Clicking on Rudy Giuliani's name in Powerset's search results takes us to the site's enhanced version of his Wikipedia page. Flip the switch on the "Article Outline" box in the upper right to "Show Factz," which produces a list of the article's subject-verb-object statements: "Giuliani served term," "Giuliani practiced law," "Giuliani indicted figures." The philosophy here is clear: By studying the relationships between words on a page, Powerset can unearth facts that you'd have to dig for on a traditional search engine.
The problem, as any ESL student will tell you, is that the English language is extremely difficult to parse. That means Powerset spits out a lot of garbage. Here are a few other "factz" that Powerset has culled on Rudy: "Giuliani patented walk," "vote votes gains," "grounds send children."
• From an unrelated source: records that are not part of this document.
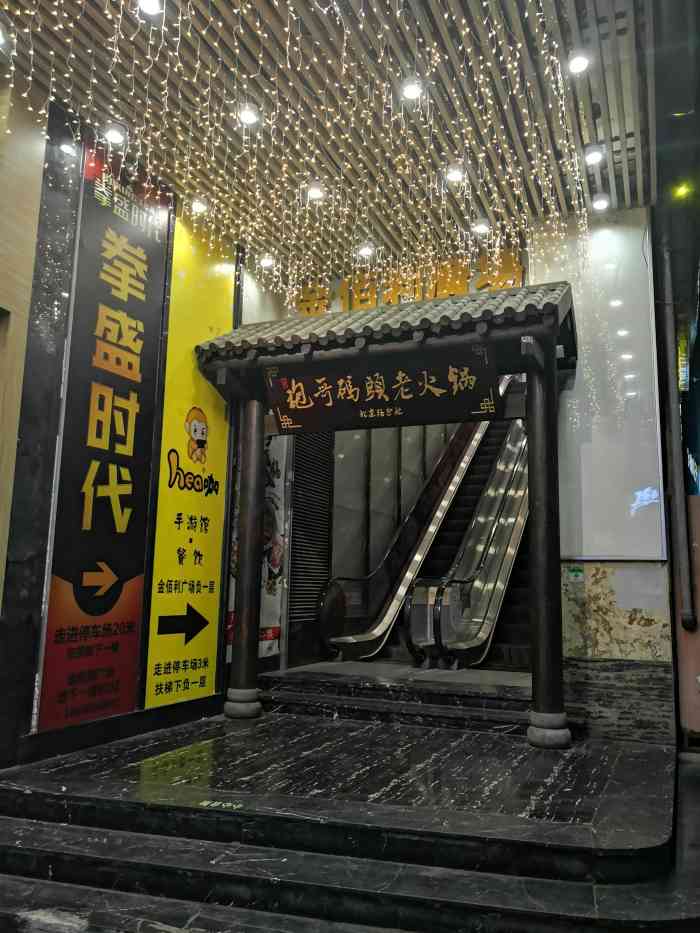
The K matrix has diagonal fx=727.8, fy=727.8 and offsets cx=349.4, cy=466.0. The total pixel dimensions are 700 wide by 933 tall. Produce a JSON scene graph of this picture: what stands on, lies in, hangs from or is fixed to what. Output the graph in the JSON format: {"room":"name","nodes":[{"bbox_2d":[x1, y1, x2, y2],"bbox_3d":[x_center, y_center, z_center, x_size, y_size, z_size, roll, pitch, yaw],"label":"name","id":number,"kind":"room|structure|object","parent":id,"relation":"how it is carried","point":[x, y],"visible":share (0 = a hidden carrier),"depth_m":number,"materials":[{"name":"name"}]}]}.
{"room":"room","nodes":[
{"label":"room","id":0,"kind":"room"},
{"bbox_2d":[0,77,262,773],"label":"left wall","id":1,"kind":"structure","parent":0,"point":[14,441],"depth_m":4.43,"materials":[{"name":"black"}]},
{"bbox_2d":[36,133,166,730],"bbox_3d":[-1.622,-0.298,4.997,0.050,3.821,0.930,-3,-10,23],"label":"vertical banner","id":2,"kind":"object","parent":1,"relation":"attached to","point":[133,404],"visible":0.97,"depth_m":4.92,"materials":[{"name":"black plastic"}]},
{"bbox_2d":[144,201,234,709],"bbox_3d":[-1.255,-0.157,5.952,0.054,3.931,0.929,-3,-10,23],"label":"yellow banner","id":3,"kind":"object","parent":1,"relation":"attached to","point":[212,559],"visible":0.94,"depth_m":5.87,"materials":[{"name":"yellow plastic"}]},
{"bbox_2d":[225,427,287,662],"bbox_3d":[-0.802,0.455,6.460,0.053,2.501,0.950,-3,-10,23],"label":"poster","id":4,"kind":"object","parent":1,"relation":"attached to","point":[277,585],"visible":0.3,"depth_m":6.56,"materials":[{"name":"paper"}]},
{"bbox_2d":[0,0,656,289],"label":"ceiling","id":5,"kind":"structure","parent":0,"point":[174,179],"depth_m":4.65,"materials":[{"name":"brown wood"}]},
{"bbox_2d":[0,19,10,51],"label":"ceiling light","id":6,"kind":"object","parent":5,"relation":"attached to","point":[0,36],"visible":0.99,"depth_m":3.98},
{"bbox_2d":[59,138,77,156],"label":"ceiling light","id":7,"kind":"object","parent":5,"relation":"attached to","point":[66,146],"visible":0.82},
{"bbox_2d":[102,123,126,146],"bbox_3d":[-1.580,-2.235,4.900,0.147,0.107,0.149,-3,-10,23],"label":"ceiling light","id":8,"kind":"object","parent":5,"relation":"attached to","point":[116,136],"visible":0.99,"depth_m":4.87,"materials":[{"name":"white"}]},
{"bbox_2d":[137,0,163,15],"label":"ceiling light","id":9,"kind":"object","parent":5,"relation":"attached to","point":[152,2],"visible":0.98,"depth_m":3.82,"materials":[{"name":"white"}]},
{"bbox_2d":[189,198,208,213],"bbox_3d":[-1.219,-2.119,5.906,0.146,0.098,0.148,-3,-10,23],"label":"ceiling light","id":10,"kind":"object","parent":5,"relation":"attached to","point":[197,206],"visible":0.97,"depth_m":5.88,"materials":[{"name":"white"}]},
{"bbox_2d":[237,104,260,126],"bbox_3d":[-0.661,-2.280,4.718,0.149,0.093,0.149,-3,-10,23],"label":"ceiling light","id":11,"kind":"object","parent":5,"relation":"attached to","point":[247,114],"visible":0.97,"depth_m":4.71,"materials":[{"name":"white"}]},
{"bbox_2d":[258,254,275,268],"bbox_3d":[-0.778,-1.937,6.844,0.146,0.095,0.146,-3,-10,23],"label":"ceiling light","id":12,"kind":"object","parent":5,"relation":"attached to","point":[266,261],"visible":0.96,"depth_m":6.82,"materials":[{"name":"white"}]},
{"bbox_2d":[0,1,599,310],"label":"string lights","id":13,"kind":"object","parent":5,"relation":"hanging from","point":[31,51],"visible":0.84,"depth_m":4.51},
{"bbox_2d":[306,183,325,201],"bbox_3d":[-0.264,-2.136,5.649,0.151,0.099,0.149,-3,-10,23],"label":"ceiling light","id":14,"kind":"object","parent":5,"relation":"attached to","point":[316,195],"visible":0.93,"depth_m":5.63,"materials":[{"name":"white"}]},
{"bbox_2d":[357,243,374,257],"bbox_3d":[0.145,-1.974,6.622,0.153,0.099,0.153,-3,-10,23],"label":"ceiling light","id":15,"kind":"object","parent":5,"relation":"attached to","point":[364,251],"visible":0.97,"depth_m":6.60,"materials":[{"name":"white"}]},
{"bbox_2d":[401,77,423,100],"bbox_3d":[0.385,-2.323,4.474,0.141,0.107,0.138,-3,-10,23],"label":"ceiling light","id":16,"kind":"object","parent":5,"relation":"attached to","point":[410,93],"visible":0.96,"depth_m":4.46,"materials":[{"name":"white"}]},
{"bbox_2d":[445,164,464,183],"bbox_3d":[0.779,-2.177,5.395,0.146,0.100,0.143,-3,-10,23],"label":"ceiling light","id":17,"kind":"object","parent":5,"relation":"attached to","point":[454,177],"visible":0.94,"depth_m":5.38,"materials":[{"name":"white"}]},
{"bbox_2d":[472,218,489,234],"bbox_3d":[1.120,-2.049,6.191,0.151,0.096,0.151,-3,-10,23],"label":"ceiling light","id":18,"kind":"object","parent":5,"relation":"attached to","point":[479,228],"visible":0.96,"depth_m":6.17,"materials":[{"name":"white"}]},
{"bbox_2d":[566,50,590,74],"bbox_3d":[1.365,-2.416,4.339,0.139,0.106,0.135,-3,-10,23],"label":"ceiling light","id":19,"kind":"object","parent":5,"relation":"attached to","point":[579,61],"visible":0.96,"depth_m":4.32,"materials":[{"name":"white"}]},
{"bbox_2d":[584,145,604,165],"bbox_3d":[1.740,-2.225,5.190,0.137,0.104,0.137,-3,-10,23],"label":"ceiling light","id":20,"kind":"object","parent":5,"relation":"attached to","point":[595,157],"visible":0.99,"depth_m":5.17,"materials":[{"name":"white"}]},
{"bbox_2d":[591,194,610,210],"bbox_3d":[2.045,-2.159,5.940,0.145,0.081,0.147,-3,-10,23],"label":"ceiling light","id":21,"kind":"object","parent":5,"relation":"attached to","point":[600,204],"visible":0.99,"depth_m":5.92,"materials":[{"name":"white"}]},
{"bbox_2d":[0,712,699,930],"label":"floor","id":22,"kind":"structure","parent":0,"point":[466,759],"depth_m":3.31,"materials":[{"name":"black stone"}]},
{"bbox_2d":[199,799,243,809],"bbox_3d":[-0.609,1.617,3.473,0.239,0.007,0.103,-3,-10,23],"label":"floor sticker","id":23,"kind":"object","parent":22,"relation":"on","point":[214,804],"visible":0.97,"depth_m":3.47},
{"bbox_2d":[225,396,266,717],"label":"wooden column","id":24,"kind":"structure","parent":22,"relation":"on","point":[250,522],"depth_m":5.89,"materials":[{"name":"black wood"}]},
{"bbox_2d":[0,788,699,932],"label":"stone steps","id":25,"kind":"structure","parent":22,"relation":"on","point":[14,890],"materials":[{"name":"black stone"}]},
{"bbox_2d":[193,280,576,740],"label":"entrance gate","id":26,"kind":"structure","parent":22,"relation":"on","point":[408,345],"depth_m":5.64,"materials":[{"name":"brown wood"}]},
{"bbox_2d":[266,345,499,432],"bbox_3d":[0.206,-0.577,5.652,1.868,0.520,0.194,-3,-10,23],"label":"hanging sign","id":27,"kind":"object","parent":26,"relation":"attached to","point":[281,414],"visible":0.99,"depth_m":5.60,"materials":[{"name":"black wood"}]},
{"bbox_2d":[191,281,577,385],"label":"tiled roof","id":28,"kind":"structure","parent":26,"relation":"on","point":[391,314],"depth_m":5.60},
{"bbox_2d":[258,663,538,733],"bbox_3d":[0.501,1.949,6.235,2.869,0.266,1.288,-3,-10,23],"label":"stone step","id":29,"kind":"structure","parent":22,"relation":"on","point":[345,688],"depth_m":5.80,"materials":[{"name":"stone"}]},
{"bbox_2d":[318,420,492,663],"bbox_3d":[1.394,0.360,8.957,1.475,4.144,4.088,-3,-10,23],"label":"escalator","id":30,"kind":"object","parent":29,"relation":"on","point":[345,641],"visible":0.63,"depth_m":8.31,"materials":[{"name":"metal"}]},
{"bbox_2d":[405,419,529,667],"bbox_3d":[1.834,0.318,8.543,1.045,3.910,4.108,-3,-10,23],"label":"escalator","id":31,"kind":"object","parent":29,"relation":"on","point":[500,551],"visible":0.56,"depth_m":7.61,"materials":[{"name":"silver metal"}]},
{"bbox_2d":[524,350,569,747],"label":"column","id":32,"kind":"structure","parent":22,"relation":"on","point":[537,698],"depth_m":5.10,"materials":[{"name":"black wood"}]},
{"bbox_2d":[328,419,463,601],"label":"wall","id":33,"kind":"structure","parent":0,"point":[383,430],"depth_m":9.38,"materials":[{"name":"grey"}]},
{"bbox_2d":[288,430,332,658],"bbox_3d":[-0.434,0.560,7.595,0.090,3.028,0.986,-3,-10,23],"label":"louvered door","id":34,"kind":"structure","parent":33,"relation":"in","point":[312,438],"depth_m":7.57,"materials":[{"name":"black metal"}]},
{"bbox_2d":[295,248,527,316],"bbox_3d":[0.539,-1.695,7.059,2.333,0.510,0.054,-3,-10,23],"label":"yellow sign","id":35,"kind":"object","parent":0,"point":[452,291],"visible":0.53,"depth_m":6.99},
{"bbox_2d":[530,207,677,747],"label":"right wall","id":36,"kind":"structure","parent":0,"point":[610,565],"depth_m":5.65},
{"bbox_2d":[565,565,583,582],"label":"sign","id":37,"kind":"object","parent":36,"relation":"attached to","point":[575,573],"visible":0.98,"depth_m":5.56,"materials":[{"name":"green"}]},
{"bbox_2d":[532,211,664,557],"bbox_3d":[2.007,-0.665,5.983,0.957,2.977,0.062,-3,-10,23],"label":"white panel","id":38,"kind":"object","parent":36,"relation":"attached to","point":[639,485],"visible":0.74,"depth_m":5.90,"materials":[{"name":"white"}]},
{"bbox_2d":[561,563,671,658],"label":"wall panel","id":39,"kind":"object","parent":36,"relation":"attached to","point":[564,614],"visible":0.77,"depth_m":5.49,"materials":[{"name":"beige stone"}]},
{"bbox_2d":[658,239,695,630],"bbox_3d":[2.617,-0.394,5.847,0.155,3.283,0.244,-3,-10,23],"label":"drainpipe","id":40,"kind":"object","parent":36,"relation":"attached to","point":[668,316],"visible":0.98,"depth_m":5.75,"materials":[{"name":"grey metal"}]},
{"bbox_2d":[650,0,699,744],"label":"right wall","id":41,"kind":"structure","parent":0,"point":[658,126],"depth_m":5.81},
{"bbox_2d":[673,182,690,199],"bbox_3d":[2.665,-2.212,5.831,0.132,0.089,0.145,-3,-10,23],"label":"light","id":42,"kind":"object","parent":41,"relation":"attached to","point":[681,191],"visible":0.94,"depth_m":5.81,"materials":[{"name":"green"}]},
{"bbox_2d":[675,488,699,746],"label":"orange wall","id":43,"kind":"structure","parent":0,"point":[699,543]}
]}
While Powerset is a neat demo, it's nowhere close to an improvement over any of the current titans in the industry, particularly when you consider that it works the best when you're asking for very basic information. While it can field search queries phrased as questions, the results aren't that different from what Google turns up if you limit it to searching Wikipedia. For Powerset, Wikipedia is an ideal testing ground due to its homogeneity, breadth, and familiarity. It's not a space, though, that really requires a better search engine. (Jimmy Wales agrees.)
Powerset's limited scope is, in part, a matter of resources. The site's general manager, Scott Prevost, told me that because it takes so much time to parse the grammar of individual Web pages, it takes Powerset much longer to build its index than it takes Google or Microsoft's Live Search to crawl the Web. Only in the last few years has computing power become cheap enough to make even a modest semantic search engine feasible.
We should have sympathy for anyone who tries to improve the way humans communicate with computers. Years of trial and error have made people very skilled at constructing Google searches. Most Web users now have a stable of basic tricks—putting phrases in quotes, limiting searches to individual domains—and have learned to pick out quickly what they're looking for from a long page of results. Because we're so good at Googling, a natural-language search engine has a high bar. Sure, Powerset gives me the right answer when I ask, "Who wrote The Godfather?" But so long as I can Google "godfather author" and get CNN's obituary of Mario Puzo as the first result, I'm not about to become a Google apostate.